As for Türkiye, which has never played a substantial part in mediation of the conflict, its alignment with Azerbaijan suggests that it is highly unlikely to take on this role. Statements issued by Ankara in the wake of the flare-up demonstrated solidarity with Baku, with which it shares strong cultural, ethnic and increasingly strategic links. Foreign Minister Mevlüt Çavuşoğlu tweeted on 13 September that “Armenia should cease its provocations and focus on peace negotiations”, and told attendees at a conference that Türkiye would never abandon Azerbaijan.
So, what now? The most promising path forward involves all of the main mediators – Russia, the EU, France and the U.S. – finding a way to continue pulling in the same direction, as they did in the immediate aftermath of the mid-month escalation. Only sustained attention by international actors with influence in Baku and Yerevan has a hope of curtailing further violence.
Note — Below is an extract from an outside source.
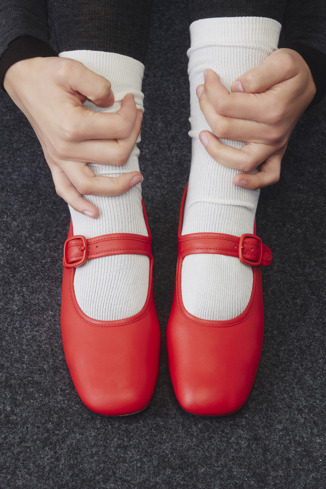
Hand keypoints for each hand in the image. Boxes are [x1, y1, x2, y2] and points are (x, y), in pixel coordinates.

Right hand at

Moscow and its Western counterparts will need to take particular pains to compartmentalise their historically high tensions over the war in Ukraine, coordinating their efforts quietly or indirectly to the extent possible, and avoiding actions that one or the other might find threatening. (Moscow’s clear nervousness about Western involvement emerged on 14 September when a senior diplomat accused the EU of trying to oust Russia from the region.) All these outside actors should bear in mind that the interests of Russia and the West in the Armenia-Azerbaijan dispute largely coincide: Russia does not want any escalation that would require its response; the West does not want an escalation that would lead Russia to beef up its military presence in the region, which has already grown since 2020.
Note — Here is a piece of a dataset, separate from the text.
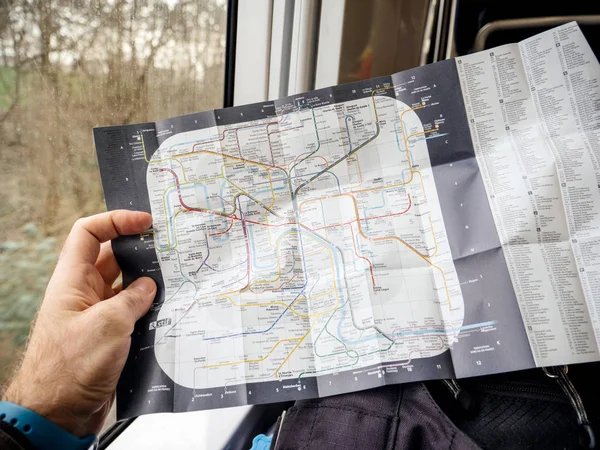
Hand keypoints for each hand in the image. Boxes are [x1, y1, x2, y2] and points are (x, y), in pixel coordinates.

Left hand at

As for what the mediators tell Baku and Yerevan, the core message has not changed: efforts to resolve the parties’ long-running dispute militarily are likely to produce nothing better than a brittle, unsustainable peace. Instead, they say, the parties should return to the negotiation table, where they can best achieve their objectives. Important as this message is, however, it will also be vital to convey a sense of urgency. The frequency of fighting over the course of 2022 is cause for alarm. Absent significant outside pressure, the 30-year conflict could too easily flare up anew, especially as September’s fighting stokes fresh anger in a region still raw from the 2020 war.